◆ **DIRECTIONS**
Wherever the word "filterUnits" occurs in the listing, copy the whole line.

◆ **RECORDS FOR THE EXERCISE**

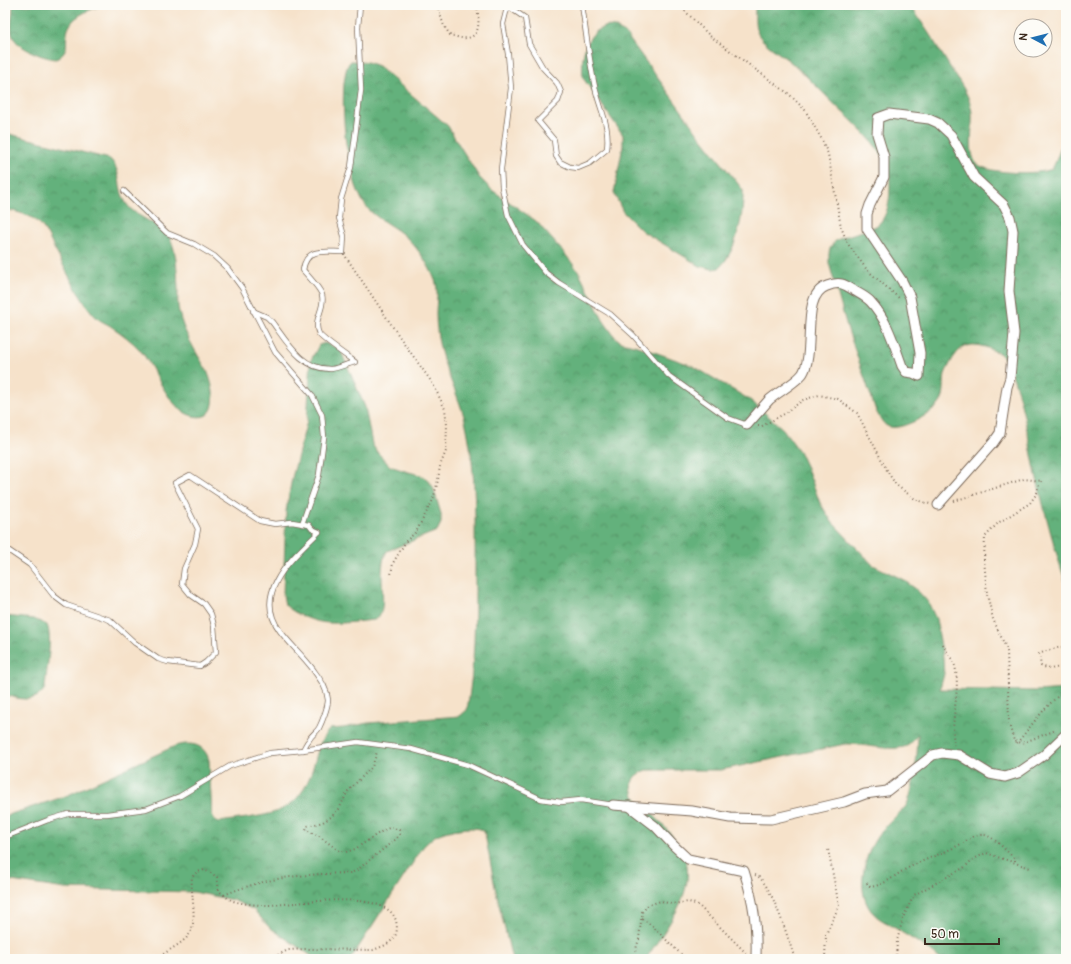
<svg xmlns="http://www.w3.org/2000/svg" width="1071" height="964" viewBox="0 0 1071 964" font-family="Pangolin,sans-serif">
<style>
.forest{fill:url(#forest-crowns);stroke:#4f6e4c}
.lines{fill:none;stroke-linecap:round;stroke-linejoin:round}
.lane-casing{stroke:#7c6a5a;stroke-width:6}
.street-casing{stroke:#7c6a5a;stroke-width:11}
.path{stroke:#7c6a5a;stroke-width:2;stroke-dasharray:1 3;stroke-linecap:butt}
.lane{stroke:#fff;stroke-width:4.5}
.street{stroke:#fff;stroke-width:9}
</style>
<defs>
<pattern id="forest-crowns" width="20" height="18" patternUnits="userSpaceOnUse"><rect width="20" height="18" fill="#63b17b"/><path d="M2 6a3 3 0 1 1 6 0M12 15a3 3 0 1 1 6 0" fill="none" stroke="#539064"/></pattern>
</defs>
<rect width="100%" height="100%" fill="#fdfcf7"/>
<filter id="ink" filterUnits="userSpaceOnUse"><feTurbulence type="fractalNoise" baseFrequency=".025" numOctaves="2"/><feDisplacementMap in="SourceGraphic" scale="8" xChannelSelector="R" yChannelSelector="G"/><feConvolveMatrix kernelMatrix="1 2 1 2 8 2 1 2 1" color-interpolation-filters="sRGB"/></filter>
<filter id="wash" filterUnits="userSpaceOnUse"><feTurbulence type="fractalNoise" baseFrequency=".012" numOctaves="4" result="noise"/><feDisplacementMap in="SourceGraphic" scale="16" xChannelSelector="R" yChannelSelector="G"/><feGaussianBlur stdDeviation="0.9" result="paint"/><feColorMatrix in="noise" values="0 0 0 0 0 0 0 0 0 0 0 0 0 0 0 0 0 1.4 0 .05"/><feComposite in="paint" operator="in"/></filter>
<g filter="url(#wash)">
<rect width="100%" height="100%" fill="#f6e2ca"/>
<!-- forest -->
<g class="forest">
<path d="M13,5H102C91,10 76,14 70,25C62,38 73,51 56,59C44,58 15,48 12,34C10,25 13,14 13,5Z"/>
<path d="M755,5H910C924,25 937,46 950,67C958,80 968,92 971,107C975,122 966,153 977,164C989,174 1038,175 1052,169C1060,155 1063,138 1066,121V584C1055,550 1045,514 1037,479C1031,455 1018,365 999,353C996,351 991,350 988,348C970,342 962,344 952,360C950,364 947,369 945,374C943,383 946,394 940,403C934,413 898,433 887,426C882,423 879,416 876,411L847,327L829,263C829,257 828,251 832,245C836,239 843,237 850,235C858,232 868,230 876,226C891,216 891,188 889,172C885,148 847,117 830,100C818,88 806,75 793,64C783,55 763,45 757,32C754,24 755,14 755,5Z"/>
<path d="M607,26L614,27L625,33L700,136L743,190C744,214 737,251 719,268L712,269L700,266L642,231L623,212L614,193L623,146V135L583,78C581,57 584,33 607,26Z"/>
<path d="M351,61L367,62L378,66L448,126L456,140L479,177L492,190L536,221L565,254L579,272L603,320L615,337L621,342L638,346L693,366L750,400L783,429L799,451L807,468L820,503L832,522L873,565L902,579L916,589L928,602L936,619L943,657L944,674L940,689L1036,691L1066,689V959H940C926,946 908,937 892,926C887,923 881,920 876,916C855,898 862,862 875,840C881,829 898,815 906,806C914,792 918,751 918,734C916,737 913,741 910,744C898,754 862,743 845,744L721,770H646C632,776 630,781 634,796C649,811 678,837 685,857C697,893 664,930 646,959H512L495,887L485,834L483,830C473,825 445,830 435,836C431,839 427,843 423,847L354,954L350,959H316L269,927L254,910L233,900L194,892L65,889L5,880V816L66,796L175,746C190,742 204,743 209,760L212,814L214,820L220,822C266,814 299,819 314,764C318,751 320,738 330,729L343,728L368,723L460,716L467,710C475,665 475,620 475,575C475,524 477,471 465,420C459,397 447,375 441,352C438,340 436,326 436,314C436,303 439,290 435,280C429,265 419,250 408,239C395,226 376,220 365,205C355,190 351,167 347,149C344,134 339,70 351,61Z"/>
<path d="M5,133L110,159C122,170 117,189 126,203C136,219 165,225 170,238C177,252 177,273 178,288C178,296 177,305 179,312C183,332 196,352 206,369C214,384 222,423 193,416C168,410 156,369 140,350C132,341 121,333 112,327C106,323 99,321 94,315C79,298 65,268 54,248C50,240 45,228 38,222C29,214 16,212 5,209Z"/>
<path d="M325,343L340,349L365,407L372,444L377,452L390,466L405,471L420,475L427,479L433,487L441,514V523L437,531L387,551C376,569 388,603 379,616C378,618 376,619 374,620C360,621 345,624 330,623C316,623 296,615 285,605L283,595L286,511L292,478L307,421L311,360L319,345Z"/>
<path d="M5,616L34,619L47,625C53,638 46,672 45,688C36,704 20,699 5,695Z"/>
</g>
</g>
<g filter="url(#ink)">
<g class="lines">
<!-- lane casing -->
<g class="lane-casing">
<g id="lane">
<path d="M582,5C586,32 589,60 595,87C600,110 610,124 607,149L590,163L578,168L570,167L560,162L556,156L554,140L538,121L558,101L561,92L557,83L543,68L529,44L525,18L509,7L506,12L503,24L508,54L511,88L501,169L502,187L508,215L523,245L546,273L559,283L610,314L633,335L669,376L728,418L747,425"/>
<polyline points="124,191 167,233 194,244 214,256 228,269 242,288 275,352 312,395 322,415 324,437 319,475 302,524"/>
<path d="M253,311L267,317L272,322C287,342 302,370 331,369C339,368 347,364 355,362C348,357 322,339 319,334C312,320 326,308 322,295C320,288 308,276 303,270C306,247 325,252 343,252L344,236L339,218L341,199L351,167L361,90L358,27L360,5"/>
<path d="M5,548L30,565L54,596L66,605L110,620L135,643L158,659L168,662L200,666L206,662L216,652L214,626L211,614L204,604L191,595L182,584L184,569L195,544L198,529L175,483L190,475L260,521L275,524L292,522L309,525L312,529L319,532C294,557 251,592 280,631C290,644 302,655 312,668C319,678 327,687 328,700C328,707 322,722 319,728C316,733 311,735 309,740C306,743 305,747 303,750"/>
<polyline points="5,837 48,820 68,814 107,814 146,809 180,796 230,766 270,753 303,750 358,742 411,749 468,765 541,799 561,802 581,800 613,805"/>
</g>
</g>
<!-- street casing -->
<g class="street-casing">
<g id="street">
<path d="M747,425C754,417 762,408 769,400C778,392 797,382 803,373C816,351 800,295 827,286C840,281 844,284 855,291C860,294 866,297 870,301C887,319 894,344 902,366L906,372L913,373L919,376L920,353L910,297L902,281L867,229V214L870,205L884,177V157L877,134L878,118L889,114L929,119L938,123L951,135L974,177L1004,205L1010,217L1013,231L1009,291L1014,333L1010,378L1007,387L1000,433L993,443L938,505"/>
<polyline points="613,805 692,811 730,818 771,819 844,802 865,794 887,791 933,755 942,753 959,755 990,774 1005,777 1018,773 1044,755 1066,734"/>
<path d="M629,806L655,826L673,845L688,859L744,871C754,902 757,926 756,959"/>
</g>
</g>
<!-- path -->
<g class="path">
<path d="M437,5L444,26L450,35C455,36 461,39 466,38C483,37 478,16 477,5"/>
<polyline points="679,5 710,36 789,94 805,110 821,138 828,154 841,227 848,244 867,270 900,299"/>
<polyline points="346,257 399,336 433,384 445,409 447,425 446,451 440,466 438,480 433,500 416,532 406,541 393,563 391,575"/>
<polyline points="758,426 762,426 784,414 803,400 819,395 838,399 857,413 889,474 896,485 915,499 923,502 930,504"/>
<polyline points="954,501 1024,479 1042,481 1039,484 1037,493 1030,503 998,523 985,537 984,559 987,594 993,619 1007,650 1009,724 1014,741 1022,743 1056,730"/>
<path d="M943,644C946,652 953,659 955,666C961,691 950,719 954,745"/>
<polyline points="1066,646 1049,650 1039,654 1041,666 1050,669 1066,666"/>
<path d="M1017,743C1032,725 1047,703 1066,690"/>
<path d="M755,875C771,880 789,942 795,959"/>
<path d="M867,883L870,887C888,884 894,875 908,868C925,859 942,854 959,845C968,841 972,834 984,835C994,836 1007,852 1015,859V862"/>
<path d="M224,895C266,877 305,874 351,873L357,870L396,839L400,834L399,830L391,827L379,833L355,849L346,852L338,850L319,836L306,830L307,826L323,822L331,817L339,809L348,791L372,767L377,752"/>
<polyline points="642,919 650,924 686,959"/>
<path d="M157,959C166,951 182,944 188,936C199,923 190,893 192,877L197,872L204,870L211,873L217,877L219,891C223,894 227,898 231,900C239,904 259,905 267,905C295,905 381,888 395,918C397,923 398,931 395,936C391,944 381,947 373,950L306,949L288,950L270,959"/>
<polyline points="633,959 639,939 642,912 648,905 661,901 671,904 689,902 698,905 747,954"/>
<polyline points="825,959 826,934 839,906 828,849"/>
<polyline points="896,959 897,941 903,918 914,895 965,867 972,860 986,853 1030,868"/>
</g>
<!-- lane -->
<use href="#lane" class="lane"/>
<!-- street -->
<use href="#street" class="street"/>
</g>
</g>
<!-- margin -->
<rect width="1071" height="964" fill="none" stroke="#fdfcf7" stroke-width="20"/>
<!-- north arrow -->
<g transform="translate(1033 38) rotate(277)"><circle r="19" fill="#fdfcf7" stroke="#afa8a0"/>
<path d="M0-3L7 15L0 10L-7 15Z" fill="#1f6fb2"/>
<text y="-6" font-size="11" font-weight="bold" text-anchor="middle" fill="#3b2a1e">N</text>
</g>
<!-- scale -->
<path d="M925 938v6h74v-6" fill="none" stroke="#3b2a1e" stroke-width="2"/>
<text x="931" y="938" font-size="12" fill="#3b2a1e" stroke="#fdfcf7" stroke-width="3" paint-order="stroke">50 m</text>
</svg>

◆ **RESULT**
<filter id="ink" filterUnits="userSpaceOnUse"><feTurbulence type="fractalNoise" baseFrequency=".025" numOctaves="2"/><feDisplacementMap in="SourceGraphic" scale="8" xChannelSelector="R" yChannelSelector="G"/><feConvolveMatrix kernelMatrix="1 2 1 2 8 2 1 2 1" color-interpolation-filters="sRGB"/></filter>
<filter id="wash" filterUnits="userSpaceOnUse"><feTurbulence type="fractalNoise" baseFrequency=".012" numOctaves="4" result="noise"/><feDisplacementMap in="SourceGraphic" scale="16" xChannelSelector="R" yChannelSelector="G"/><feGaussianBlur stdDeviation="0.9" result="paint"/><feColorMatrix in="noise" values="0 0 0 0 0 0 0 0 0 0 0 0 0 0 0 0 0 1.4 0 .05"/><feComposite in="paint" operator="in"/></filter>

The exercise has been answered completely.